While these were seen as 3 separate classes by the ancient Sanskrit grammarians, Ferdinand Saussure demonstrated, as part of his landmark work in postulating the Laryngeal theory, that these were slightly different manifestations of the same nasal infix.

===Greek===
Greek has some verbs that show a nasal infix in the present as opposed to other forms of the verb:
- λαμβάνω ( "to take, receive, get") against aorist ἔλᾰβον
- λανθάνω ( "to escape notice, cause to forget") against alternative λήθω (compare and )
- τυγχάνω ( "to happen to do sth., to succeed") against aorist ἔτυχον

===Latin===
Latin has a number of verbs with an n in the present stem which is missing in the perfect stem:
- vīcit "has won" / vincit "wins" (from the PIE verb above)
- contudit "has crushed" / contundit "crushes"
- scidit "has cut" / scindit "cuts"

====Latin loanwords====
English and the other Germanic languages show only vestiges of the nasal infix. The only certain remaining example is English stand, with the past tense stood lacking the n. However, it can still be seen in some pairs of Latin loanwords:

- confuse – confound (Latin confundō)
- impact – impinge (Latin impingō, from in- + pangō)
- conviction – convince (Latin con-vincō)

===Celtic===
In Celtic, the Indo-European nasal infix presents split into two categories: ones originally derived from laryngeal-final roots (i.e. seṭ roots in Sanskrit), and ones that were not (i.e. from aniṭ roots). In seṭ verbs, the nasal appears at the end of the present stem, while in aniṭ-derived verbs the nasal was followed by a root-final stop (generally -g- in Old Irish). The nasal presents are readily apparent in Old Irish, where the nasal infix is not present outside of the present stem, like in other old Indo-European languages.

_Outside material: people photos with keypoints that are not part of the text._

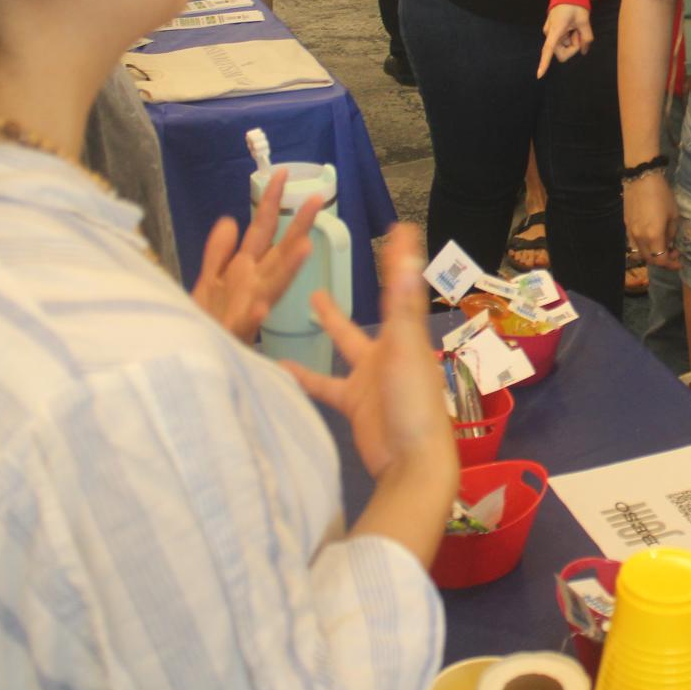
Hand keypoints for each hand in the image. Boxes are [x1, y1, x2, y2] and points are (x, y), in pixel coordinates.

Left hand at [191, 169, 321, 342]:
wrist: (191, 358)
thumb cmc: (204, 322)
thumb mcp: (206, 280)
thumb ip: (218, 252)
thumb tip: (231, 218)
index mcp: (245, 269)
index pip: (262, 229)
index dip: (271, 202)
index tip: (281, 173)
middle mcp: (253, 284)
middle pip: (280, 251)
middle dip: (298, 226)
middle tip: (317, 199)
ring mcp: (247, 308)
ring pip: (273, 284)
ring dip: (288, 268)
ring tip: (304, 247)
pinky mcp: (234, 333)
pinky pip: (243, 325)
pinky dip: (253, 316)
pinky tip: (259, 307)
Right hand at [281, 225, 454, 481]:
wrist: (412, 460)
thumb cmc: (414, 402)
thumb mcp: (406, 349)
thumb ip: (401, 307)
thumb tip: (405, 258)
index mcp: (402, 336)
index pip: (399, 288)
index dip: (397, 259)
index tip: (397, 229)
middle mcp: (386, 352)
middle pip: (363, 315)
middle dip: (352, 292)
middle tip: (334, 268)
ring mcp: (368, 379)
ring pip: (340, 349)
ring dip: (325, 331)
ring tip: (301, 307)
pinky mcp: (352, 404)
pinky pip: (323, 386)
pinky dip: (302, 378)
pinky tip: (276, 369)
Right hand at [537, 2, 594, 76]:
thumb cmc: (575, 5)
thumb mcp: (585, 20)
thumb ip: (586, 38)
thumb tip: (584, 51)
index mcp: (556, 30)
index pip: (549, 49)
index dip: (545, 63)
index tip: (540, 75)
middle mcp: (549, 33)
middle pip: (561, 53)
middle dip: (573, 48)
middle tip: (579, 33)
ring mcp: (549, 33)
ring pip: (562, 48)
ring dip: (571, 42)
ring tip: (575, 28)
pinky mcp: (552, 32)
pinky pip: (561, 42)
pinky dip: (569, 38)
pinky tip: (571, 27)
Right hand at [625, 171, 680, 271]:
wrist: (641, 178)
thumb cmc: (661, 194)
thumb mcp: (673, 214)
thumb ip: (671, 233)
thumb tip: (669, 242)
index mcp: (653, 236)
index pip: (661, 259)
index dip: (671, 264)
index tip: (680, 261)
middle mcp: (639, 238)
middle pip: (650, 259)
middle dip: (662, 261)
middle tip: (673, 254)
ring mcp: (630, 233)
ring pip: (639, 253)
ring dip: (651, 256)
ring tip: (661, 248)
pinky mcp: (626, 226)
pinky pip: (633, 244)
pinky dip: (643, 248)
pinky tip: (650, 240)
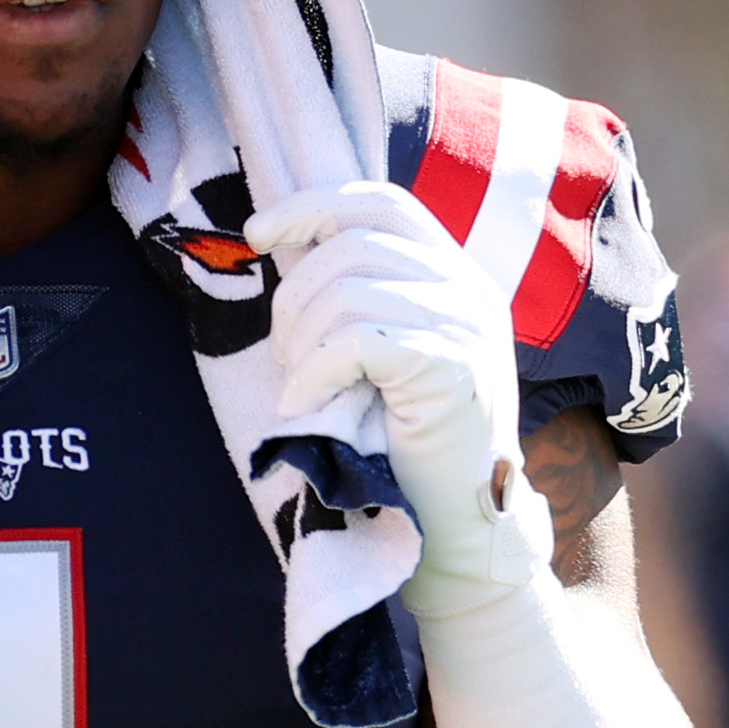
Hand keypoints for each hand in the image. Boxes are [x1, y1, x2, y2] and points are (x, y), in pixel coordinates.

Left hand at [246, 182, 547, 613]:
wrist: (462, 524)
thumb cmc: (411, 446)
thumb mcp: (385, 356)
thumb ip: (357, 299)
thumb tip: (283, 245)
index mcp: (456, 276)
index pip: (381, 202)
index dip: (312, 205)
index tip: (258, 233)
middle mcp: (469, 289)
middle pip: (354, 243)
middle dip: (295, 294)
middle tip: (282, 355)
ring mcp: (467, 324)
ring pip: (350, 290)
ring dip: (301, 340)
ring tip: (298, 386)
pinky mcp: (451, 365)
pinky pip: (358, 340)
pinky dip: (314, 372)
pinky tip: (306, 404)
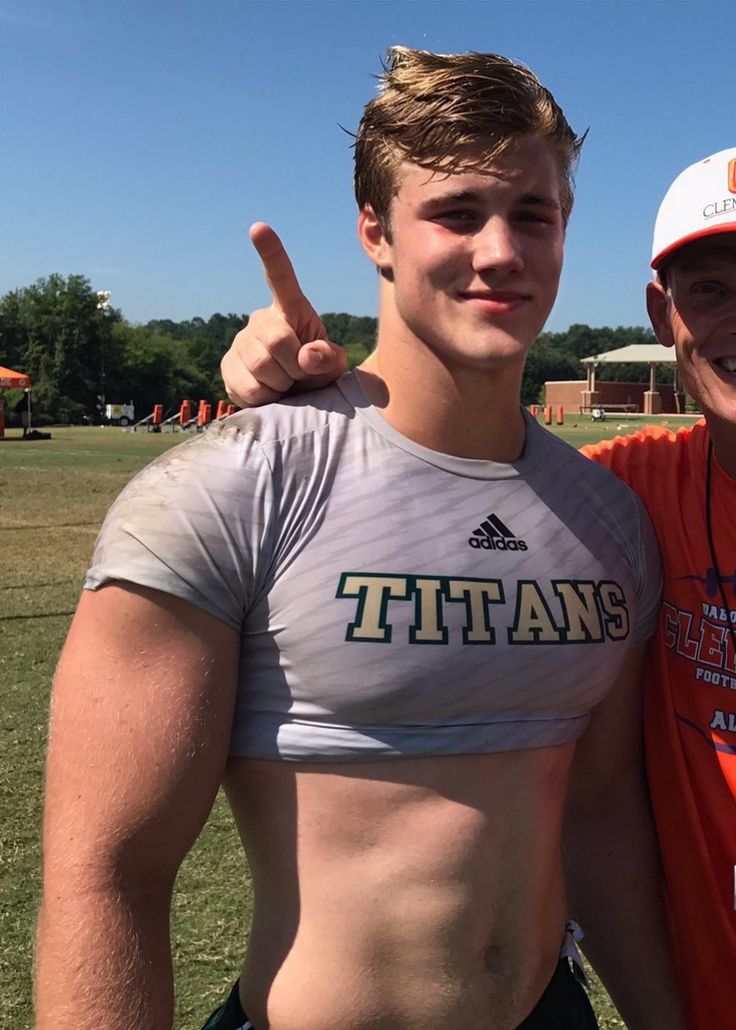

Old Irish nasal-infix present verbs (nasal infixes in bold)
| Meaning | Root type | Present | Preterite | Future | Subjunctive |
|---|---|---|---|---|---|
| "to support" | aniṭ | fo·loing (independent) ·fulaing (dependent) | fo·lolaig | fo·lil | fo·ló |
| "to buy" | seṭ | crenaid (independent) ·cren (dependent) | cíuir | *-cíuri | -cria |

The seṭ nasal presents' final nasal, ultimately from the nasal infix, was generalized to become suffixed onto all verbs in modern Irish as the present analytic suffix -(e)ann, remaining productive into modern times.

===Slavic languages===
Only vestiges are left, like Russian лечь ( [root "leg"]) (to lie down) : лягу (I will lie down), сесть ( [root ]) (to sit down) : сяду (I will sit down) (both e:en).

==Tolkien==
In J. R. R. Tolkien's constructed languages Quenya and Sindarin spoken by the Elves, the nasal infix forms the past tense of many verbs. These are most clear in Quenya which shows the nasal infix in the past-tense forms ending in any consonant besides -m, -n, or -r. Thus, cen- "to see" has the past tense cen-në, but mat- "to eat" has not *mat-në but the metathesised ma(n)t-ë. The infix is more obscured in related Sindarin due to further sound changes but can be observed in verbs such as pedi "to speak" has the form pennin "I spoke" which shows the nasal infix (in bold) and the -d- of pedi and assimilated to -n- following the infix.